Film d'auteur dopé aux ingrédients du blockbuster ou fruit d'une intention inverse, qu'importe puisque le résultat est forcément hybride dans le Civil War de Alex Garland, qui surfe sur l'idée que les États désunis d'Amérique sont devenus une réalité et qu'une nouvelle guerre de Sécession peut se produire dans un proche avenir. Le film, qui procède par épisodes dans un profil de Road Movie tumultueux n'a guère de profondeurs sociale ou politique et certaines scènes ont tendance à faire penser à ce qui eu lieu, il n'y a pas si longtemps, en ex-Yougoslavie avec cette haine de l'autre qui alimente les conflits, fussent-ils fratricides, plus sûrement que toute autre considération. Dans un contexte aussi chaotique que celui de Civil War, le scénario s'en remet à des schémas narratifs ultra classiques, pour suivre une équipe de journalistes en maraude, source d'une bonne brassée de stéréotypes (le vieux à qui on ne l'a fait pas, l'expérimentée un peu blasée, la novice qui deviendra bien asse tôt cynique).
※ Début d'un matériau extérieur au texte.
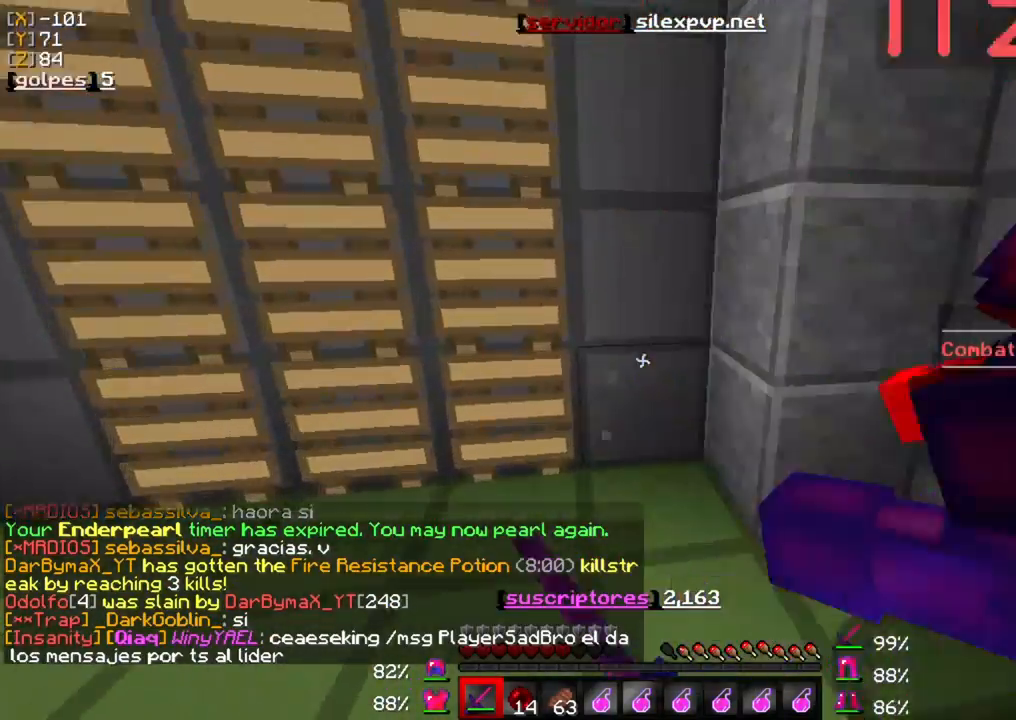
{"keys": ["w"], "mouse": ["left"], "events": [[100, "mouse_left", "down"], [200, "mouse_left", "up"], [200, "w", "up"], [300, "mouse_left", "down"], [333, "w", "down"], [433, "mouse_left", "up"], [500, "mouse_left", "down"]]}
Les moments intimes où l'on ne s'interroge pas trop sur le sens de la guerre et un peu plus sur les motivations des reporters, charognards ou témoins essentiels, alternent avec des scènes d'action efficaces, souvent proches de la guérilla urbaine. Au fond, si le film se déroule entre New York et Washington, il aurait pu se passer aussi bien en République démocratique du Congo ou au Yémen. C'est dire son côté universel, quoique pas révolutionnaire puisque la guerre est une horreur, quels qu'en soient l'époque et le lieu, et un peu roublard, également, puisque ceux qui s'intéressent aux divisions de l'Amérique, à la veille des élections présidentielles n'y trouveront nul élément censé nourrir leur réflexion. Mais ce n'était pas le but de Civil War, apparemment. Quel était-il, d'ailleurs ? Vous avez 3 heures !

 

 

Le réalisateur :

 

Alex Garland est né le 26 mai 1970 à Londres. Il a réalisé Ex machina, Anniihlation et Men.